(PROBLEM TO SOLVE) Copy out the listing below, substituting "de cabaretier" for every "Herman Finkers" and leaving everything else unchanged.

[Records from a data collection]
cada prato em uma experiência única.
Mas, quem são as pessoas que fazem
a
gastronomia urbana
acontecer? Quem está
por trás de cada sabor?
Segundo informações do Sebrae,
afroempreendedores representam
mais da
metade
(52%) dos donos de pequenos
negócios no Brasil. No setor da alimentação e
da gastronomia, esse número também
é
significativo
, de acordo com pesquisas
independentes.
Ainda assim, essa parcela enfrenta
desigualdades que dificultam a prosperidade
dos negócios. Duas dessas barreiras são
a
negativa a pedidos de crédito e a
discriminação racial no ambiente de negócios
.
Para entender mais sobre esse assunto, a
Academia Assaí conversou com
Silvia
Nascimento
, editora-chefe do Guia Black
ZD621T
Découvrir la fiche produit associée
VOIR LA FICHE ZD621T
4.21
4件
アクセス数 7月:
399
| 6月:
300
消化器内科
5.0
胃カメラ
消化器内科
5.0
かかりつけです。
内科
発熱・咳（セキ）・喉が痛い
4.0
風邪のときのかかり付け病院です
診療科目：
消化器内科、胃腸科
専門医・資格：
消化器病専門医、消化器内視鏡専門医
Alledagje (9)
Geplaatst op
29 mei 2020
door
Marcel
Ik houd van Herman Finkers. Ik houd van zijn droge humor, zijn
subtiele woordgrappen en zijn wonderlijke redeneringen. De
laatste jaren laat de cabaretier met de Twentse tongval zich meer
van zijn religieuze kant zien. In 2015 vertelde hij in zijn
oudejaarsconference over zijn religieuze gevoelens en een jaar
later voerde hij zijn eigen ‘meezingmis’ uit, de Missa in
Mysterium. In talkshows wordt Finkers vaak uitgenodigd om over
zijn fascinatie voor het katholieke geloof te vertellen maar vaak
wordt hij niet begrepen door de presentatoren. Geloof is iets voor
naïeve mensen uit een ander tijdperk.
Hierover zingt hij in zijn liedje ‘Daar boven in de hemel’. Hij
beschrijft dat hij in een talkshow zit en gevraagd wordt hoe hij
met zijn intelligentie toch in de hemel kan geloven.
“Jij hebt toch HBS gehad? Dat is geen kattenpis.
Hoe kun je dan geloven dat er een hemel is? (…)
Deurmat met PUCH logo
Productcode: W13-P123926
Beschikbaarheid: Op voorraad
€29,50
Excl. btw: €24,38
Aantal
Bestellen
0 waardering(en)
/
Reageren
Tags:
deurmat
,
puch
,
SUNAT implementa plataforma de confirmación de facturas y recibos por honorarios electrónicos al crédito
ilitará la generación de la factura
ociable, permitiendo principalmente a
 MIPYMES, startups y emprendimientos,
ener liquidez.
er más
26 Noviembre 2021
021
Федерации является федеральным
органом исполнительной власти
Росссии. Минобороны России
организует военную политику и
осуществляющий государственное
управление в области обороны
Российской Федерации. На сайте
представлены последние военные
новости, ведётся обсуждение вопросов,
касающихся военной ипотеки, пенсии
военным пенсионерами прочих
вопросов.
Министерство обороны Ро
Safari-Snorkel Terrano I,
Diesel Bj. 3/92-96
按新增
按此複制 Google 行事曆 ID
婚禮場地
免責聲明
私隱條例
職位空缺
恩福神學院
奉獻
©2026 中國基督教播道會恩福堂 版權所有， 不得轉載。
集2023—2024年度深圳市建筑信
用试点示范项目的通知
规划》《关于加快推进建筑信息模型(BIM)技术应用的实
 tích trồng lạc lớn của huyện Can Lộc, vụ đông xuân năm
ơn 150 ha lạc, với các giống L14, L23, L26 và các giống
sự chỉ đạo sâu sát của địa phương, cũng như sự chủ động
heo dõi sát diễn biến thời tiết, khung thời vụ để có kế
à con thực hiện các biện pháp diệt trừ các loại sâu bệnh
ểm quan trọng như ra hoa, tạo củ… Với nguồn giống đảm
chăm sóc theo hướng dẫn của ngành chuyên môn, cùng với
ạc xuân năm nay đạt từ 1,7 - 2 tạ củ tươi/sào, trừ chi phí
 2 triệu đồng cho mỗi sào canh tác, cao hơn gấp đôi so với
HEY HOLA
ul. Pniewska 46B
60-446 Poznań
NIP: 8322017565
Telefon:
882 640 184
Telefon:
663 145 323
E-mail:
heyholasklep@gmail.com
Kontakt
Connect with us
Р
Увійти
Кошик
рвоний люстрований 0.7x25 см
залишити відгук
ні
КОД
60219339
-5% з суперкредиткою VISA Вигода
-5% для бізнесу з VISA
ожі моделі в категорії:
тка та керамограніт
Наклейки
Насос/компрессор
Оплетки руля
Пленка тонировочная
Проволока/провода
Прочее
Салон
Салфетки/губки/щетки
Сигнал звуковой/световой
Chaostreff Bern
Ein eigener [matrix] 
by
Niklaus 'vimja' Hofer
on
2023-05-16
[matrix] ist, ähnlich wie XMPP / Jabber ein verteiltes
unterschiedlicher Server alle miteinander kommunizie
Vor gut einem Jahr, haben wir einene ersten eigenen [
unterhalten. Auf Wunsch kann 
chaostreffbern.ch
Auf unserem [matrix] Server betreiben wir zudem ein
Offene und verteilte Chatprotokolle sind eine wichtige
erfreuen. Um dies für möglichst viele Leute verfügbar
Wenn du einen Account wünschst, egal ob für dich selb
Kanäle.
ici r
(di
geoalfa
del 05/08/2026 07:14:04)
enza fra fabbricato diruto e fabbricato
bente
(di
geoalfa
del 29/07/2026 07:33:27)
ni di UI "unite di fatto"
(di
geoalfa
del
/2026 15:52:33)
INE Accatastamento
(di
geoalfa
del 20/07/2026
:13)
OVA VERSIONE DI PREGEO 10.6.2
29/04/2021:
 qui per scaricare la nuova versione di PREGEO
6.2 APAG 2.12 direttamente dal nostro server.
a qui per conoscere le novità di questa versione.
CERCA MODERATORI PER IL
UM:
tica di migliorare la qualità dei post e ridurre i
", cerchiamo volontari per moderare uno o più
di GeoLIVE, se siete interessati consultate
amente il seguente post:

(OUTPUT OF THE TASK)
cada prato em uma experiência única.
Mas, quem são as pessoas que fazem
a
gastronomia urbana
acontecer? Quem está
por trás de cada sabor?
Segundo informações do Sebrae,
afroempreendedores representam
mais da
metade
(52%) dos donos de pequenos
negócios no Brasil. No setor da alimentação e
da gastronomia, esse número também
é
significativo
, de acordo com pesquisas
independentes.
Ainda assim, essa parcela enfrenta
desigualdades que dificultam a prosperidade
dos negócios. Duas dessas barreiras são
a
negativa a pedidos de crédito e a
discriminação racial no ambiente de negócios
.
Para entender mais sobre esse assunto, a
Academia Assaí conversou com
Silvia
Nascimento
, editora-chefe do Guia Black
ZD621T
Découvrir la fiche produit associée
VOIR LA FICHE ZD621T
4.21
4件
アクセス数 7月:
399
| 6月:
300
消化器内科
5.0
胃カメラ
消化器内科
5.0
かかりつけです。
内科
発熱・咳（セキ）・喉が痛い
4.0
風邪のときのかかり付け病院です
診療科目：
消化器内科、胃腸科
専門医・資格：
消化器病専門医、消化器内視鏡専門医
Alledagje (9)
Geplaatst op
29 mei 2020
door
Marcel
Ik houd van de cabaretier. Ik houd van zijn droge humor, zijn
subtiele woordgrappen en zijn wonderlijke redeneringen. De
laatste jaren laat de cabaretier met de Twentse tongval zich meer
van zijn religieuze kant zien. In 2015 vertelde hij in zijn
oudejaarsconference over zijn religieuze gevoelens en een jaar
later voerde hij zijn eigen ‘meezingmis’ uit, de Missa in
Mysterium. In talkshows wordt Finkers vaak uitgenodigd om over
zijn fascinatie voor het katholieke geloof te vertellen maar vaak
wordt hij niet begrepen door de presentatoren. Geloof is iets voor
naïeve mensen uit een ander tijdperk.
Hierover zingt hij in zijn liedje ‘Daar boven in de hemel’. Hij
beschrijft dat hij in een talkshow zit en gevraagd wordt hoe hij
met zijn intelligentie toch in de hemel kan geloven.
“Jij hebt toch HBS gehad? Dat is geen kattenpis.
Hoe kun je dan geloven dat er een hemel is? (…)
Deurmat met PUCH logo
Productcode: W13-P123926
Beschikbaarheid: Op voorraad
€29,50
Excl. btw: €24,38
Aantal
Bestellen
0 waardering(en)
/
Reageren
Tags:
deurmat
,
puch
,
SUNAT implementa plataforma de confirmación de facturas y recibos por honorarios electrónicos al crédito
ilitará la generación de la factura
ociable, permitiendo principalmente a
 MIPYMES, startups y emprendimientos,
ener liquidez.
er más
26 Noviembre 2021
021
Федерации является федеральным
органом исполнительной власти
Росссии. Минобороны России
организует военную политику и
осуществляющий государственное
управление в области обороны
Российской Федерации. На сайте
представлены последние военные
новости, ведётся обсуждение вопросов,
касающихся военной ипотеки, пенсии
военным пенсионерами прочих
вопросов.
Министерство обороны Ро
Safari-Snorkel Terrano I,
Diesel Bj. 3/92-96
按新增
按此複制 Google 行事曆 ID
婚禮場地
免責聲明
私隱條例
職位空缺
恩福神學院
奉獻
©2026 中國基督教播道會恩福堂 版權所有， 不得轉載。
集2023—2024年度深圳市建筑信
用试点示范项目的通知
规划》《关于加快推进建筑信息模型(BIM)技术应用的实
 tích trồng lạc lớn của huyện Can Lộc, vụ đông xuân năm
ơn 150 ha lạc, với các giống L14, L23, L26 và các giống
sự chỉ đạo sâu sát của địa phương, cũng như sự chủ động
heo dõi sát diễn biến thời tiết, khung thời vụ để có kế
à con thực hiện các biện pháp diệt trừ các loại sâu bệnh
ểm quan trọng như ra hoa, tạo củ… Với nguồn giống đảm
chăm sóc theo hướng dẫn của ngành chuyên môn, cùng với
ạc xuân năm nay đạt từ 1,7 - 2 tạ củ tươi/sào, trừ chi phí
 2 triệu đồng cho mỗi sào canh tác, cao hơn gấp đôi so với
HEY HOLA
ul. Pniewska 46B
60-446 Poznań
NIP: 8322017565
Telefon:
882 640 184
Telefon:
663 145 323
E-mail:
heyholasklep@gmail.com
Kontakt
Connect with us
Р
Увійти
Кошик
рвоний люстрований 0.7x25 см
залишити відгук
ні
КОД
60219339
-5% з суперкредиткою VISA Вигода
-5% для бізнесу з VISA
ожі моделі в категорії:
тка та керамограніт
Наклейки
Насос/компрессор
Оплетки руля
Пленка тонировочная
Проволока/провода
Прочее
Салон
Салфетки/губки/щетки
Сигнал звуковой/световой
Chaostreff Bern
Ein eigener [matrix] 
by
Niklaus 'vimja' Hofer
on
2023-05-16
[matrix] ist, ähnlich wie XMPP / Jabber ein verteiltes
unterschiedlicher Server alle miteinander kommunizie
Vor gut einem Jahr, haben wir einene ersten eigenen [
unterhalten. Auf Wunsch kann 
chaostreffbern.ch
Auf unserem [matrix] Server betreiben wir zudem ein
Offene und verteilte Chatprotokolle sind eine wichtige
erfreuen. Um dies für möglichst viele Leute verfügbar
Wenn du einen Account wünschst, egal ob für dich selb
Kanäle.
ici r
(di
geoalfa
del 05/08/2026 07:14:04)
enza fra fabbricato diruto e fabbricato
bente
(di
geoalfa
del 29/07/2026 07:33:27)
ni di UI "unite di fatto"
(di
geoalfa
del
/2026 15:52:33)
INE Accatastamento
(di
geoalfa
del 20/07/2026
:13)
OVA VERSIONE DI PREGEO 10.6.2
29/04/2021:
 qui per scaricare la nuova versione di PREGEO
6.2 APAG 2.12 direttamente dal nostro server.
a qui per conoscere le novità di questa versione.
CERCA MODERATORI PER IL
UM:
tica di migliorare la qualità dei post e ridurre i
", cerchiamo volontari per moderare uno o più
di GeoLIVE, se siete interessati consultate
amente il seguente post:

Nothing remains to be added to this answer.